• **Task brief**:
Can you copy every item below word for word, leaving out the pictures?

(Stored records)
--- --- ---
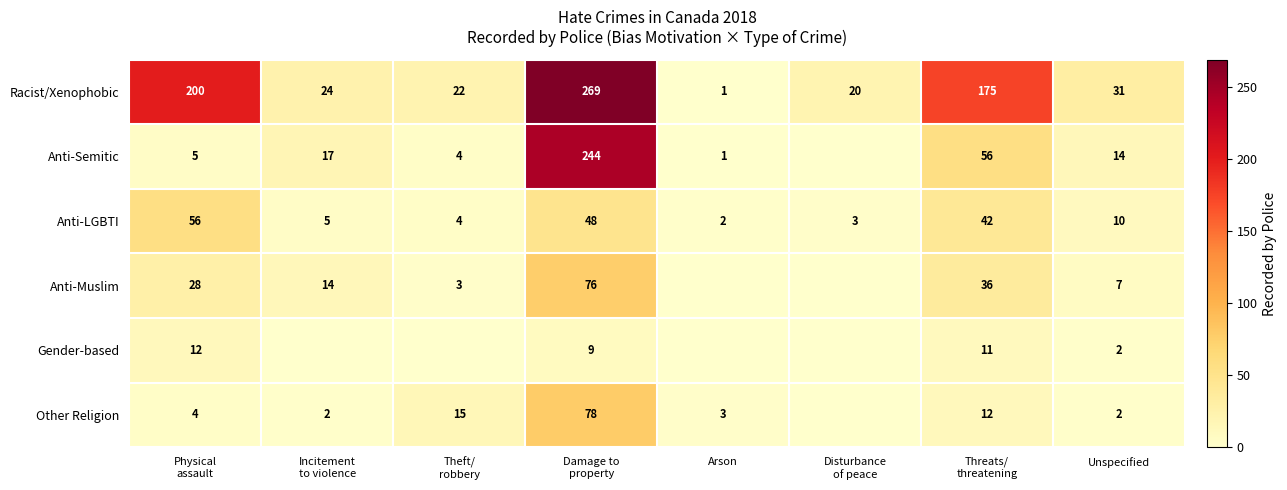

What is the average value of the Racist/Xenophobic series?

93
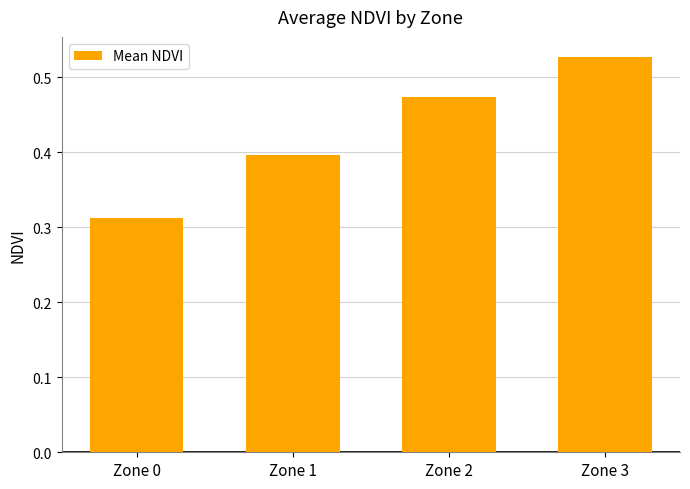

What is the value of the 2nd bar from the left?

0.4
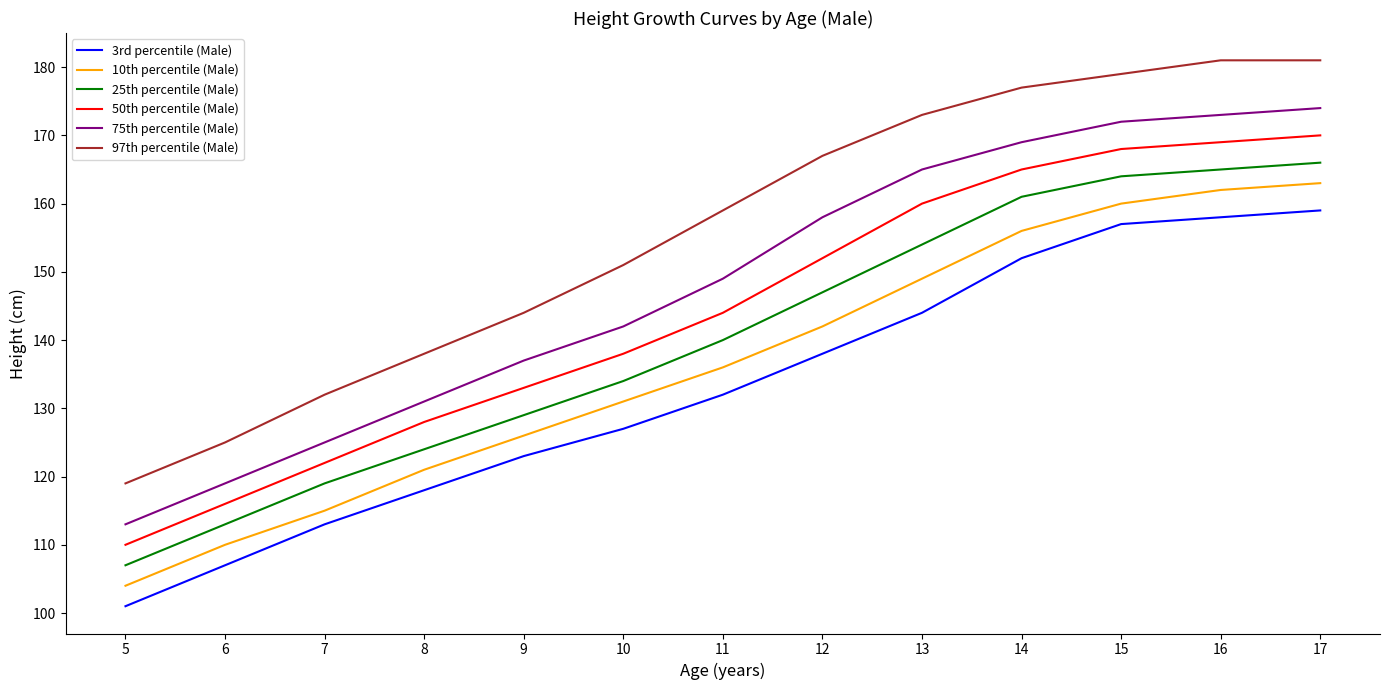

What is the difference between the maximum and minimum values in the 3rd percentile (Male) series?

58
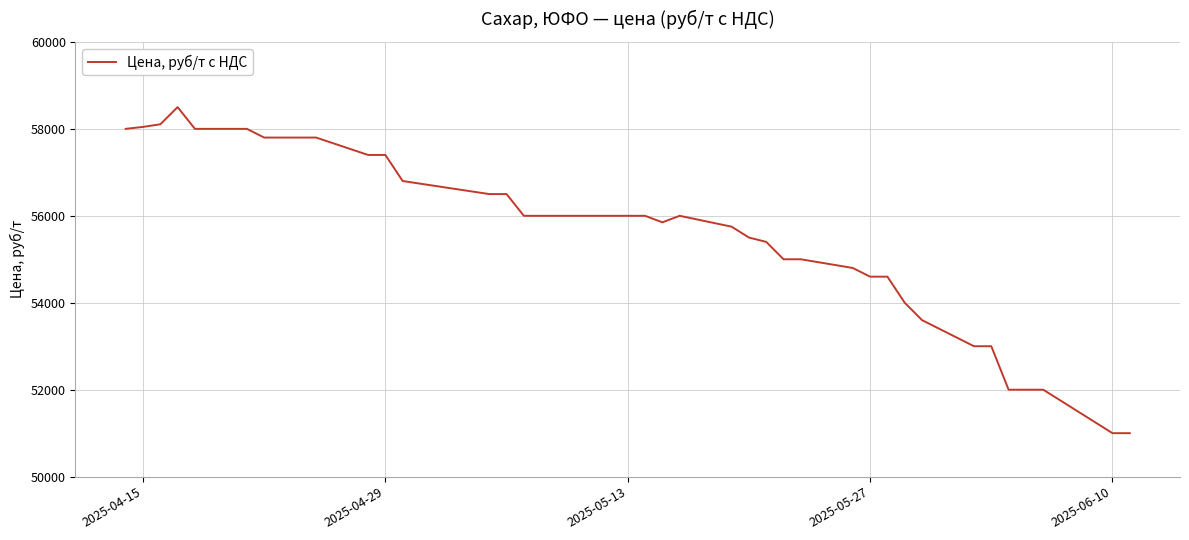

What is the difference between the maximum and minimum values?

7500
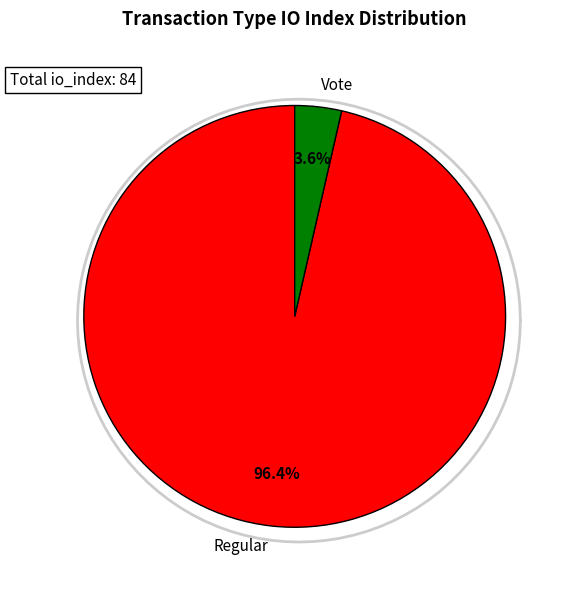

To the nearest percent, what portion does Vote (io_index=3) represent?

4%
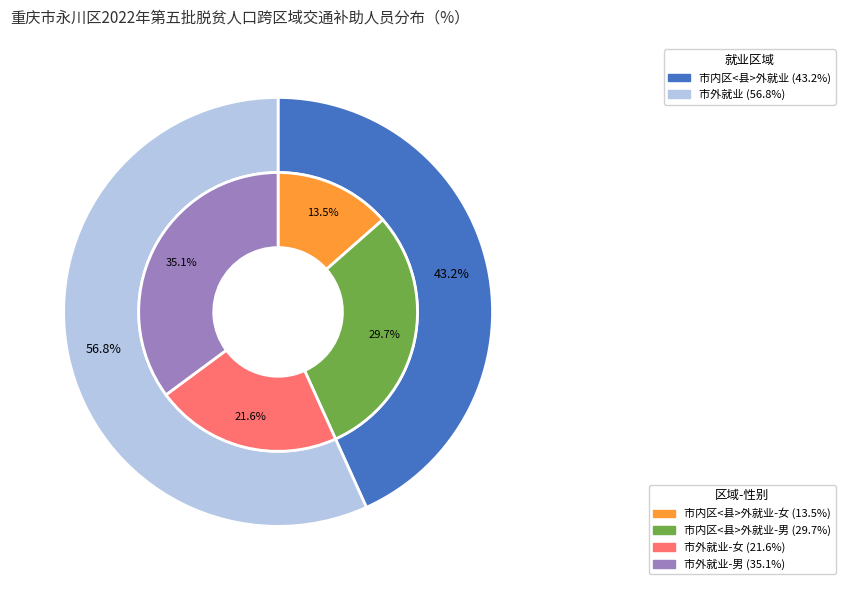

The 市内区<县>外就业 slice represents 43% of the pie. True or false?

True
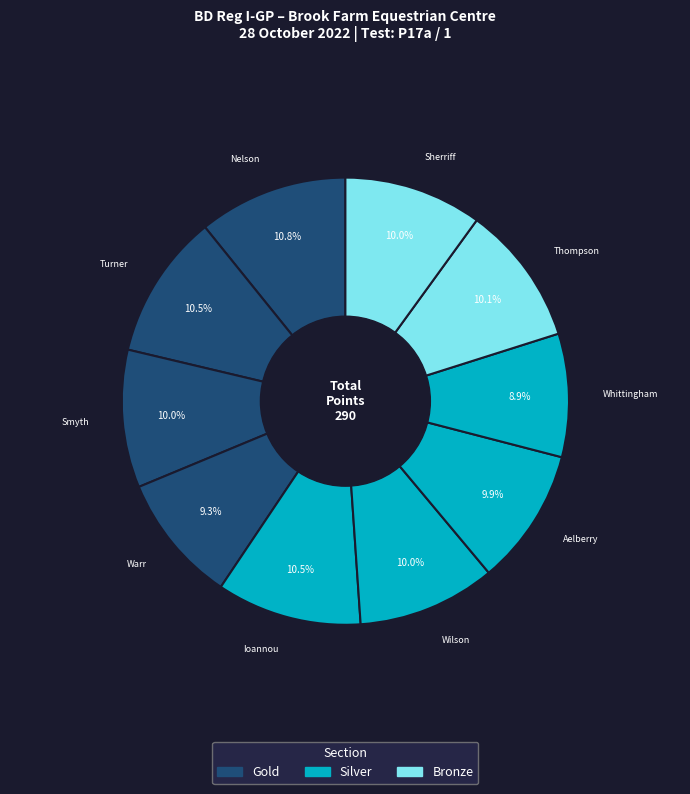

How many segments does this pie chart have?

10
--- --- ---
• **Final answer**:
What is the average value of the Racist/Xenophobic series?

93

What is the value of the 2nd bar from the left?

0.4

What is the difference between the maximum and minimum values in the 3rd percentile (Male) series?

58

What is the difference between the maximum and minimum values?

7500

To the nearest percent, what portion does Vote (io_index=3) represent?

4%

The 市内区<县>外就业 slice represents 43% of the pie. True or false?

True

How many segments does this pie chart have?

10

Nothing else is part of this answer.